- [Goal of the exercise]: Copy out every line of the data items below, word for word, with nothing changed.

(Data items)
+ + +

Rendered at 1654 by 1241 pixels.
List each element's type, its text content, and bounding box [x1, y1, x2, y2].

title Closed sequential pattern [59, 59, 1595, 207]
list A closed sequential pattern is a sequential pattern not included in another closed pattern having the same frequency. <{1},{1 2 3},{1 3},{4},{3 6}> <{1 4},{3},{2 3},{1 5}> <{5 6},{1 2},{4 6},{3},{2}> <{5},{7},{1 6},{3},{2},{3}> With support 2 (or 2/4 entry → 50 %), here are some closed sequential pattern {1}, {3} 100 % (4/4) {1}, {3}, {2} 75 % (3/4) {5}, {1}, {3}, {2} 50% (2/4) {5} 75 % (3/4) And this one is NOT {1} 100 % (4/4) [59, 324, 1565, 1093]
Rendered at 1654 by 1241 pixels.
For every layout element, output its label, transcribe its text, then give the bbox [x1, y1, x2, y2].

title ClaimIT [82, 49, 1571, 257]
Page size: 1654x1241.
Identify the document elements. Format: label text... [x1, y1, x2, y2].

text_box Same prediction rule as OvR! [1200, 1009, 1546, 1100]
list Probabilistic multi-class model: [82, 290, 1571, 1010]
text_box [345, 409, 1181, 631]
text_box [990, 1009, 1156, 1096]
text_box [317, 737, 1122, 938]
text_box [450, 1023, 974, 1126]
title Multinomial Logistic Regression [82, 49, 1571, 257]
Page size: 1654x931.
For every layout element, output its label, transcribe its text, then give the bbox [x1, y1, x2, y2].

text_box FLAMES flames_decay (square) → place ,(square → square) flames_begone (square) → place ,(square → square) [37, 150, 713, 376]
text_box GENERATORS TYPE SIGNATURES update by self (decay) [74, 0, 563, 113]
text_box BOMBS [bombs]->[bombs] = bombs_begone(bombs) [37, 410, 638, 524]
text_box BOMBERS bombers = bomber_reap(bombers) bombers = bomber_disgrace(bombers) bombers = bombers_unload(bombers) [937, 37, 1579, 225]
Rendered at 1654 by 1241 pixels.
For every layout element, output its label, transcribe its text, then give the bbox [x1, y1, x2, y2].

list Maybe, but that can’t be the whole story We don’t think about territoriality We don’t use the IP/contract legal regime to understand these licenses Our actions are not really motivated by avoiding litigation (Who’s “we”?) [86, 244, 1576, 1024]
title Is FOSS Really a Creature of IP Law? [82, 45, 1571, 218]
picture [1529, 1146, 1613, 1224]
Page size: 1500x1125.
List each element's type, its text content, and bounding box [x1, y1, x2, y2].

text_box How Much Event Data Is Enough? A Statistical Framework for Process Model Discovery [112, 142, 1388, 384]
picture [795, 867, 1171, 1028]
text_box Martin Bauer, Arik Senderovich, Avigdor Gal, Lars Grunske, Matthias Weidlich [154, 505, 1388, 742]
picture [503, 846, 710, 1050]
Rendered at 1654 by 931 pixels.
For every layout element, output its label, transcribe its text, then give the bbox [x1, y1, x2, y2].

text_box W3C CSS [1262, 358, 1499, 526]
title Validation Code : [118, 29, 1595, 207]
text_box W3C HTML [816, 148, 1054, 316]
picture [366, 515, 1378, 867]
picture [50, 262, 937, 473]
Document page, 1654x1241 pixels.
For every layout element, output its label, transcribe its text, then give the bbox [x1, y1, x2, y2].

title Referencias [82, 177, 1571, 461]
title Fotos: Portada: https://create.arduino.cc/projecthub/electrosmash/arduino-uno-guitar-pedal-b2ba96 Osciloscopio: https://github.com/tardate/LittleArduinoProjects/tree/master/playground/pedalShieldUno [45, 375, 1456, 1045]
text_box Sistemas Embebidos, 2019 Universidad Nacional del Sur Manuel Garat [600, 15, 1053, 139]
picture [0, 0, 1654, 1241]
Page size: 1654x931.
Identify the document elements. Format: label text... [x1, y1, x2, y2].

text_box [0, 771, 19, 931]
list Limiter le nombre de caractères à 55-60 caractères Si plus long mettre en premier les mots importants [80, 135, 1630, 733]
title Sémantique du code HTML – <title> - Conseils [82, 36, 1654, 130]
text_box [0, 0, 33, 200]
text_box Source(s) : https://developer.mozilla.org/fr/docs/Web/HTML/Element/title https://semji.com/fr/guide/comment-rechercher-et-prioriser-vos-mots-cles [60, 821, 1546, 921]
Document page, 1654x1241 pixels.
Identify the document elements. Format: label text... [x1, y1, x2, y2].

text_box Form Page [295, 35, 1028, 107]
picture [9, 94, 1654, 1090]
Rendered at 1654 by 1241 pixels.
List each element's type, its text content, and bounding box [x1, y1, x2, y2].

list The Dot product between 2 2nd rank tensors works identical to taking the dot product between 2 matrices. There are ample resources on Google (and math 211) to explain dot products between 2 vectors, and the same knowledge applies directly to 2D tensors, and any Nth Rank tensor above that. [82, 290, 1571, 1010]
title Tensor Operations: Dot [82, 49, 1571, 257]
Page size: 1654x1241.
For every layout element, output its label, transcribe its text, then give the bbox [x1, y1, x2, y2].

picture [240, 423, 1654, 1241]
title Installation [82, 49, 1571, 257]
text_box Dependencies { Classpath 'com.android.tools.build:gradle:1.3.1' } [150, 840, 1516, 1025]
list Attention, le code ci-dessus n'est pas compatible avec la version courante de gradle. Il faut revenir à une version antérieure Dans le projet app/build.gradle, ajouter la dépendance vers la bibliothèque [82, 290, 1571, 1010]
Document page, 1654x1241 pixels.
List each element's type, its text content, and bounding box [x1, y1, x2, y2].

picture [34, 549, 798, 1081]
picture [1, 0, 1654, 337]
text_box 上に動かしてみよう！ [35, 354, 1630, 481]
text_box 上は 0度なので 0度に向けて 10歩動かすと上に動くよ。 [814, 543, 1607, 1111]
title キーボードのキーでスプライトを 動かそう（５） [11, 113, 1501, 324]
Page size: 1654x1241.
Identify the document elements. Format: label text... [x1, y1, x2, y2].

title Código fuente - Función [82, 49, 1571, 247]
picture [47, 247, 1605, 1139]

+ + +

- [Exercise result]:
Rendered at 1654 by 1241 pixels.
List each element's type, its text content, and bounding box [x1, y1, x2, y2].

title Closed sequential pattern [59, 59, 1595, 207]
list A closed sequential pattern is a sequential pattern not included in another closed pattern having the same frequency. <{1},{1 2 3},{1 3},{4},{3 6}> <{1 4},{3},{2 3},{1 5}> <{5 6},{1 2},{4 6},{3},{2}> <{5},{7},{1 6},{3},{2},{3}> With support 2 (or 2/4 entry → 50 %), here are some closed sequential pattern {1}, {3} 100 % (4/4) {1}, {3}, {2} 75 % (3/4) {5}, {1}, {3}, {2} 50% (2/4) {5} 75 % (3/4) And this one is NOT {1} 100 % (4/4) [59, 324, 1565, 1093]
Rendered at 1654 by 1241 pixels.
For every layout element, output its label, transcribe its text, then give the bbox [x1, y1, x2, y2].

title ClaimIT [82, 49, 1571, 257]
Page size: 1654x1241.
Identify the document elements. Format: label text... [x1, y1, x2, y2].

text_box Same prediction rule as OvR! [1200, 1009, 1546, 1100]
list Probabilistic multi-class model: [82, 290, 1571, 1010]
text_box [345, 409, 1181, 631]
text_box [990, 1009, 1156, 1096]
text_box [317, 737, 1122, 938]
text_box [450, 1023, 974, 1126]
title Multinomial Logistic Regression [82, 49, 1571, 257]
Page size: 1654x931.
For every layout element, output its label, transcribe its text, then give the bbox [x1, y1, x2, y2].

text_box FLAMES flames_decay (square) → place ,(square → square) flames_begone (square) → place ,(square → square) [37, 150, 713, 376]
text_box GENERATORS TYPE SIGNATURES update by self (decay) [74, 0, 563, 113]
text_box BOMBS [bombs]->[bombs] = bombs_begone(bombs) [37, 410, 638, 524]
text_box BOMBERS bombers = bomber_reap(bombers) bombers = bomber_disgrace(bombers) bombers = bombers_unload(bombers) [937, 37, 1579, 225]
Rendered at 1654 by 1241 pixels.
For every layout element, output its label, transcribe its text, then give the bbox [x1, y1, x2, y2].

list Maybe, but that can’t be the whole story We don’t think about territoriality We don’t use the IP/contract legal regime to understand these licenses Our actions are not really motivated by avoiding litigation (Who’s “we”?) [86, 244, 1576, 1024]
title Is FOSS Really a Creature of IP Law? [82, 45, 1571, 218]
picture [1529, 1146, 1613, 1224]
Page size: 1500x1125.
List each element's type, its text content, and bounding box [x1, y1, x2, y2].

text_box How Much Event Data Is Enough? A Statistical Framework for Process Model Discovery [112, 142, 1388, 384]
picture [795, 867, 1171, 1028]
text_box Martin Bauer, Arik Senderovich, Avigdor Gal, Lars Grunske, Matthias Weidlich [154, 505, 1388, 742]
picture [503, 846, 710, 1050]
Rendered at 1654 by 931 pixels.
For every layout element, output its label, transcribe its text, then give the bbox [x1, y1, x2, y2].

text_box W3C CSS [1262, 358, 1499, 526]
title Validation Code : [118, 29, 1595, 207]
text_box W3C HTML [816, 148, 1054, 316]
picture [366, 515, 1378, 867]
picture [50, 262, 937, 473]
Document page, 1654x1241 pixels.
For every layout element, output its label, transcribe its text, then give the bbox [x1, y1, x2, y2].

title Referencias [82, 177, 1571, 461]
title Fotos: Portada: https://create.arduino.cc/projecthub/electrosmash/arduino-uno-guitar-pedal-b2ba96 Osciloscopio: https://github.com/tardate/LittleArduinoProjects/tree/master/playground/pedalShieldUno [45, 375, 1456, 1045]
text_box Sistemas Embebidos, 2019 Universidad Nacional del Sur Manuel Garat [600, 15, 1053, 139]
picture [0, 0, 1654, 1241]
Page size: 1654x931.
Identify the document elements. Format: label text... [x1, y1, x2, y2].

text_box [0, 771, 19, 931]
list Limiter le nombre de caractères à 55-60 caractères Si plus long mettre en premier les mots importants [80, 135, 1630, 733]
title Sémantique du code HTML – <title> - Conseils [82, 36, 1654, 130]
text_box [0, 0, 33, 200]
text_box Source(s) : https://developer.mozilla.org/fr/docs/Web/HTML/Element/title https://semji.com/fr/guide/comment-rechercher-et-prioriser-vos-mots-cles [60, 821, 1546, 921]
Document page, 1654x1241 pixels.
Identify the document elements. Format: label text... [x1, y1, x2, y2].

text_box Form Page [295, 35, 1028, 107]
picture [9, 94, 1654, 1090]
Rendered at 1654 by 1241 pixels.
List each element's type, its text content, and bounding box [x1, y1, x2, y2].

list The Dot product between 2 2nd rank tensors works identical to taking the dot product between 2 matrices. There are ample resources on Google (and math 211) to explain dot products between 2 vectors, and the same knowledge applies directly to 2D tensors, and any Nth Rank tensor above that. [82, 290, 1571, 1010]
title Tensor Operations: Dot [82, 49, 1571, 257]
Page size: 1654x1241.
For every layout element, output its label, transcribe its text, then give the bbox [x1, y1, x2, y2].

picture [240, 423, 1654, 1241]
title Installation [82, 49, 1571, 257]
text_box Dependencies { Classpath 'com.android.tools.build:gradle:1.3.1' } [150, 840, 1516, 1025]
list Attention, le code ci-dessus n'est pas compatible avec la version courante de gradle. Il faut revenir à une version antérieure Dans le projet app/build.gradle, ajouter la dépendance vers la bibliothèque [82, 290, 1571, 1010]
Document page, 1654x1241 pixels.
List each element's type, its text content, and bounding box [x1, y1, x2, y2].

picture [34, 549, 798, 1081]
picture [1, 0, 1654, 337]
text_box 上に動かしてみよう！ [35, 354, 1630, 481]
text_box 上は 0度なので 0度に向けて 10歩動かすと上に動くよ。 [814, 543, 1607, 1111]
title キーボードのキーでスプライトを 動かそう（５） [11, 113, 1501, 324]
Page size: 1654x1241.
Identify the document elements. Format: label text... [x1, y1, x2, y2].

title Código fuente - Función [82, 49, 1571, 247]
picture [47, 247, 1605, 1139]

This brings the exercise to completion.